Il nostro astensionismo non proviene da un malinteso senso di purezza che non ci interessa, né tantomeno, da calcoli probabilistici sulla riuscita o meno dell'azione. Il pragmatismo (votiamo per ottenere o salvare comunque qualcosa) e il velleitarismo (votiamo sapendo di perdere ma per essere comunque presenti) sono due lati simmetrici di un'azione che stride con il contesto degli ideali libertari. La giusta concezione che ogni diritto conquistato o difeso è comunque un passo verso un obiettivo più grande, non può essere motivazione sufficiente per sposare un'azione (il voto) che appartiene a una pratica di fatto autoritaria.
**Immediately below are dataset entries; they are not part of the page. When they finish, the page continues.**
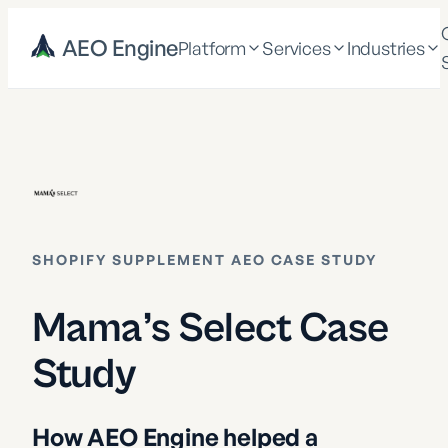
AEO Engine
Platform
Services
Industries
SHOPIFY SUPPLEMENT AEO CASE STUDY
Mama’s Select Case
Study
How AEO Engine helped a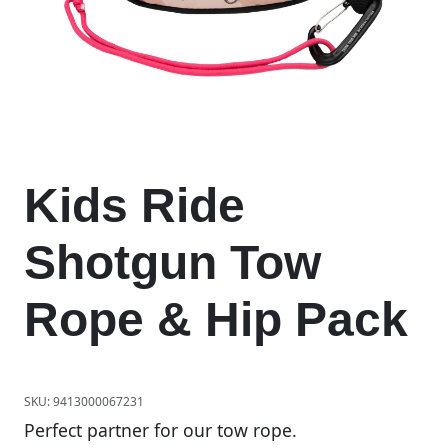
Kids Ride
Shotgun Tow
Rope & Hip Pack
SKU:
9413000067231
Perfect partner for our tow rope.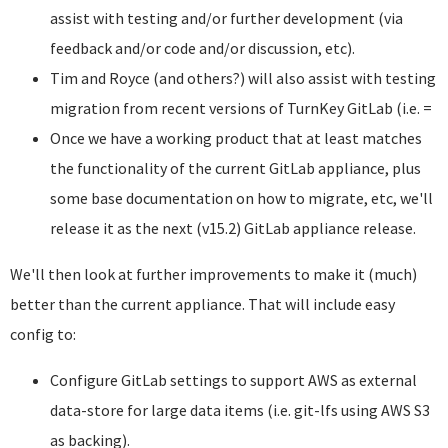
assist with testing and/or further development (via
feedback and/or code and/or discussion, etc).
Tim and Royce (and others?) will also assist with testing
migration from recent versions of TurnKey GitLab (i.e. =
Once we have a working product that at least matches
the functionality of the current GitLab appliance, plus
some base documentation on how to migrate, etc, we'll
release it as the next (v15.2) GitLab appliance release.
We'll then look at further improvements to make it (much)
better than the current appliance. That will include easy
config to:
Configure GitLab settings to support AWS as external
data-store for large data items (i.e. git-lfs using AWS S3
as backing).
Se è vero che una società emancipata, la giustizia sociale, si costruiscono passo dopo passo, che ogni giorno dobbiamo attuare quella che abbiamo sempre chiamato "la propaganda dei fatti", che la partita si gioca su tante piccole e grandi cose quotidiane compiute in direzione di un'idea, allora sappiamo che tutto il nostro agire si estenderà su un amplissimo arco di tempo e che, quindi, la prima cosa (dopo l'idea), che ci caratterizzerà non saranno gli obiettivi raggiunti (magari con qualche escamotage), ma l'insieme delle azioni fatte, l'atteggiamento avuto verso la realtà, in una parola: il metodo. La componente educativa alla libertà (nel senso di e-ducere trarre fuori) verso noi stessi e gli altri che deve permeare l'azione anarchica non trova spazio nel voto referendario che è l'esatto opposto di un gesto rivendicativo e consapevole. A questo punto, scartata l'ipotesi "voto", resta aperta la questione sul "che fare?", su cosa proporre in alternativa e di sicuro non c'è (né ci può essere) una risposta univoca ma una cosa è certa: ogni ragionamento sul "che fare" porterà inevitabilmente ad analizzare il "come fare" e viceversa, perché qualunque sia la nostra idea di anarchia questa parte dal profondo di noi stessi, è quasi un'energia, a volte un sentimento, e allora, se non possiamo non dirci anarchici non possiamo non agire come tali e quindi, il "cosa" e il "come" sono lo stesso problema e la stessa soluzione.